Exercise brief: In the records below, one line contains "Rendered at 1241 by 1754 pixels.". Print that line and every line after it exactly, down to the final one.

Dataset excerpts:
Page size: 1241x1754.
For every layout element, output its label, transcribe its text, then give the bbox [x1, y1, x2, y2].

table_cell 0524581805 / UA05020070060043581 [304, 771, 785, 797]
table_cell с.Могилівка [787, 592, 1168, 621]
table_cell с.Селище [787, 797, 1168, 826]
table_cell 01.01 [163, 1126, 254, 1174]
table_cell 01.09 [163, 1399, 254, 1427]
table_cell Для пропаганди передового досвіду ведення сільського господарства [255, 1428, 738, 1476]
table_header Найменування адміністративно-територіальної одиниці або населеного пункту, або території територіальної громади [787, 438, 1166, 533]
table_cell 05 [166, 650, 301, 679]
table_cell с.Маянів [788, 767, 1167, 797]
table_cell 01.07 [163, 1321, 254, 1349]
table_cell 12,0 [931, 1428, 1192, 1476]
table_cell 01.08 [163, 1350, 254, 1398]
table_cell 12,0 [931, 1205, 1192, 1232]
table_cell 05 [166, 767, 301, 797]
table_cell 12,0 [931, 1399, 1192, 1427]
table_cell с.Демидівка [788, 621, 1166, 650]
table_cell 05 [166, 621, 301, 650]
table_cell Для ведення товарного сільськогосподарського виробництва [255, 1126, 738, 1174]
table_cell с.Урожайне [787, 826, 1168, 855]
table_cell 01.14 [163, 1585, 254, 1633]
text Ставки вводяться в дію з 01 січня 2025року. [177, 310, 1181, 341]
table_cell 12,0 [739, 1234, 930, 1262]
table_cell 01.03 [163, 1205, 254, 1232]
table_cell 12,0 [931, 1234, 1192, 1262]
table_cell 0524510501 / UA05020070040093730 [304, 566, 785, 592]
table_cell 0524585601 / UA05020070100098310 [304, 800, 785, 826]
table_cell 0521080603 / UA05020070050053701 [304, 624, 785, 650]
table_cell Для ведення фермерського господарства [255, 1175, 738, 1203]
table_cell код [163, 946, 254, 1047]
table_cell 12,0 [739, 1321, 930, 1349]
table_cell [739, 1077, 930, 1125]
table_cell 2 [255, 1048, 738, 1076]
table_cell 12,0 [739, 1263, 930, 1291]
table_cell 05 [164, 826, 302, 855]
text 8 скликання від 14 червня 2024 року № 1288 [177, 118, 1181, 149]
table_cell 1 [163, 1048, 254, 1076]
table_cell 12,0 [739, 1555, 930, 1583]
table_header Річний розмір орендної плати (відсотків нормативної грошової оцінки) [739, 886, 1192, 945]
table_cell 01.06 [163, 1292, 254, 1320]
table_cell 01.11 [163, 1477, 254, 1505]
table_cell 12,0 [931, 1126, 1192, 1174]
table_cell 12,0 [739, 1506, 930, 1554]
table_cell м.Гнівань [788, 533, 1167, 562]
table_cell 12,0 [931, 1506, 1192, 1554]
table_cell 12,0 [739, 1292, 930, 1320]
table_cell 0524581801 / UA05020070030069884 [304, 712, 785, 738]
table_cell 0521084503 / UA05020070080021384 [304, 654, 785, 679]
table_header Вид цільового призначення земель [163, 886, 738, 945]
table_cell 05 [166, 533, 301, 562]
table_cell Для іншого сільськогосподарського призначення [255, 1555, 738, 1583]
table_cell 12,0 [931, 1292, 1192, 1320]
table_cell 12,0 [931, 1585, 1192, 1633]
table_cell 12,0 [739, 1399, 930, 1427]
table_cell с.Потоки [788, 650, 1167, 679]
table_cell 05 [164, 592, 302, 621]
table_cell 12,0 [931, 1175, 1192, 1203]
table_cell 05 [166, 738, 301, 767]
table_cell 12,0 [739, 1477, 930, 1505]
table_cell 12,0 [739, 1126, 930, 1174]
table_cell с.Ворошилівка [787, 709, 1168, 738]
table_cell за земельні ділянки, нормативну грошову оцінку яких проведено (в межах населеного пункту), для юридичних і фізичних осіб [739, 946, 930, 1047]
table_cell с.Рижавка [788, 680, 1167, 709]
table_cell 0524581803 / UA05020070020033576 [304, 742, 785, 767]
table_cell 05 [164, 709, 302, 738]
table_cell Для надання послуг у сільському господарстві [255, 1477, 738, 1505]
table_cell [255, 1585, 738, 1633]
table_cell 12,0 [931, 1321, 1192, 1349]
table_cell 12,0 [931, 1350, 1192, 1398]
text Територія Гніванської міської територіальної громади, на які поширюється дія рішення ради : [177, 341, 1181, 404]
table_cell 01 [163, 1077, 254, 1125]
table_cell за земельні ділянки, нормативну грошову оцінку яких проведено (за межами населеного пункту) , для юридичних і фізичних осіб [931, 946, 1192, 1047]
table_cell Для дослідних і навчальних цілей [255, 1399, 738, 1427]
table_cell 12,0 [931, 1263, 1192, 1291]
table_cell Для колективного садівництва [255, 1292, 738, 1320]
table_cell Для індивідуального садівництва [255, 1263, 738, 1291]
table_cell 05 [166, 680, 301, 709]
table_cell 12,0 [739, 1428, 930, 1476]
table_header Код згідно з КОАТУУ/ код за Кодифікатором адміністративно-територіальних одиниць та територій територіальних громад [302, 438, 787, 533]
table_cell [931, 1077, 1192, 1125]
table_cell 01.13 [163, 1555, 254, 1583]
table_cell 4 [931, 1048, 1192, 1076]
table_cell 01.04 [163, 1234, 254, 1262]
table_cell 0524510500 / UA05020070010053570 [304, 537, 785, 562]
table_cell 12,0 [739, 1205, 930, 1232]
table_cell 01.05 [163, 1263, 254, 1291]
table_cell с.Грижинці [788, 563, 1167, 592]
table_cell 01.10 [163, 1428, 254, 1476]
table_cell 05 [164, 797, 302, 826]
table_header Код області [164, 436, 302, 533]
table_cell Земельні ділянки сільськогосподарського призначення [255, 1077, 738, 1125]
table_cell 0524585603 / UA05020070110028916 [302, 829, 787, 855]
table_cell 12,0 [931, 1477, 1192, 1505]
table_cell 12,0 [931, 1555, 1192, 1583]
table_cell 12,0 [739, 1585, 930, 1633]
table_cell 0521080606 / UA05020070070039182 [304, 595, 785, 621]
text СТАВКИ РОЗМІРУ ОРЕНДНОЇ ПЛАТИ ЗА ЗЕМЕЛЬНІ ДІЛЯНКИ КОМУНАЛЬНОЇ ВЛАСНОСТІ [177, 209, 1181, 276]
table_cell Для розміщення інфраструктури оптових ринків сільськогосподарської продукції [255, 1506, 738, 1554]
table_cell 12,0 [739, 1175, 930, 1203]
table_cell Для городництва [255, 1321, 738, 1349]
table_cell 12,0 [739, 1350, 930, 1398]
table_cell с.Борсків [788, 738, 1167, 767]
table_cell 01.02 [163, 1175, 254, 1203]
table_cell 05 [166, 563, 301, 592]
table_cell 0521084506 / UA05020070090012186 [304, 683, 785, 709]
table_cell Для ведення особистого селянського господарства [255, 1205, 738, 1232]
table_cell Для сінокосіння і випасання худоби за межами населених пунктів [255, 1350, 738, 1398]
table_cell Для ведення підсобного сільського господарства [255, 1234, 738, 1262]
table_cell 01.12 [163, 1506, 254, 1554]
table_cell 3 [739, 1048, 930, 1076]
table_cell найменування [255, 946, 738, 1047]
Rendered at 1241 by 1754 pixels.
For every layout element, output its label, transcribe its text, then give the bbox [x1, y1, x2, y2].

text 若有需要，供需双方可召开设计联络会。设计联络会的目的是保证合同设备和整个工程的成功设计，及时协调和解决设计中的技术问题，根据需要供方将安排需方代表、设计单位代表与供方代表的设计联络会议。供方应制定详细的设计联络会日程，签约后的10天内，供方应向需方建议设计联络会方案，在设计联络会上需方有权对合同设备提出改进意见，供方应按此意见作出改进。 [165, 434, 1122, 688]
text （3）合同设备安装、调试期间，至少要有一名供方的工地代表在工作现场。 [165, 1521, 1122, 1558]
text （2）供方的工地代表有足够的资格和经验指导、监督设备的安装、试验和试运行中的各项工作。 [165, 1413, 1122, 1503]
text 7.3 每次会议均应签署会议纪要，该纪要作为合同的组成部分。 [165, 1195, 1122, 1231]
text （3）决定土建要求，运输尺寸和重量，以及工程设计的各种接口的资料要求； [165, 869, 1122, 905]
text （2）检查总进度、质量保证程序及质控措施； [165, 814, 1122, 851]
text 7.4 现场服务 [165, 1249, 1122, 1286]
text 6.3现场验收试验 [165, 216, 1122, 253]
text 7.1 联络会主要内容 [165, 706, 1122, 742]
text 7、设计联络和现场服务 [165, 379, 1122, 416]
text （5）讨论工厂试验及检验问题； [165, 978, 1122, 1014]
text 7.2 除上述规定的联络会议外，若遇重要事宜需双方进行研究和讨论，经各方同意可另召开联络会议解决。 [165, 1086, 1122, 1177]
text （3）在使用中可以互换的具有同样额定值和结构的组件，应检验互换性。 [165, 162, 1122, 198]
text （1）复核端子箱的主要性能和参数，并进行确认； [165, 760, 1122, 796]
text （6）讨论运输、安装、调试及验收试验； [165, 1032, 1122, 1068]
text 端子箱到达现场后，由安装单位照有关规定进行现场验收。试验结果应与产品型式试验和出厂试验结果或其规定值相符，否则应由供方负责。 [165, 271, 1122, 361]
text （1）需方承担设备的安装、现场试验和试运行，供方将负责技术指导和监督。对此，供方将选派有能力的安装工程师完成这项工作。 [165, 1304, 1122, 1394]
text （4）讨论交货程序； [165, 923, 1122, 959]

Output for this task:
Rendered at 1241 by 1754 pixels.
For every layout element, output its label, transcribe its text, then give the bbox [x1, y1, x2, y2].

text 若有需要，供需双方可召开设计联络会。设计联络会的目的是保证合同设备和整个工程的成功设计，及时协调和解决设计中的技术问题，根据需要供方将安排需方代表、设计单位代表与供方代表的设计联络会议。供方应制定详细的设计联络会日程，签约后的10天内，供方应向需方建议设计联络会方案，在设计联络会上需方有权对合同设备提出改进意见，供方应按此意见作出改进。 [165, 434, 1122, 688]
text （3）合同设备安装、调试期间，至少要有一名供方的工地代表在工作现场。 [165, 1521, 1122, 1558]
text （2）供方的工地代表有足够的资格和经验指导、监督设备的安装、试验和试运行中的各项工作。 [165, 1413, 1122, 1503]
text 7.3 每次会议均应签署会议纪要，该纪要作为合同的组成部分。 [165, 1195, 1122, 1231]
text （3）决定土建要求，运输尺寸和重量，以及工程设计的各种接口的资料要求； [165, 869, 1122, 905]
text （2）检查总进度、质量保证程序及质控措施； [165, 814, 1122, 851]
text 7.4 现场服务 [165, 1249, 1122, 1286]
text 6.3现场验收试验 [165, 216, 1122, 253]
text 7.1 联络会主要内容 [165, 706, 1122, 742]
text 7、设计联络和现场服务 [165, 379, 1122, 416]
text （5）讨论工厂试验及检验问题； [165, 978, 1122, 1014]
text 7.2 除上述规定的联络会议外，若遇重要事宜需双方进行研究和讨论，经各方同意可另召开联络会议解决。 [165, 1086, 1122, 1177]
text （3）在使用中可以互换的具有同样额定值和结构的组件，应检验互换性。 [165, 162, 1122, 198]
text （1）复核端子箱的主要性能和参数，并进行确认； [165, 760, 1122, 796]
text （6）讨论运输、安装、调试及验收试验； [165, 1032, 1122, 1068]
text 端子箱到达现场后，由安装单位照有关规定进行现场验收。试验结果应与产品型式试验和出厂试验结果或其规定值相符，否则应由供方负责。 [165, 271, 1122, 361]
text （1）需方承担设备的安装、现场试验和试运行，供方将负责技术指导和监督。对此，供方将选派有能力的安装工程师完成这项工作。 [165, 1304, 1122, 1394]
text （4）讨论交货程序； [165, 923, 1122, 959]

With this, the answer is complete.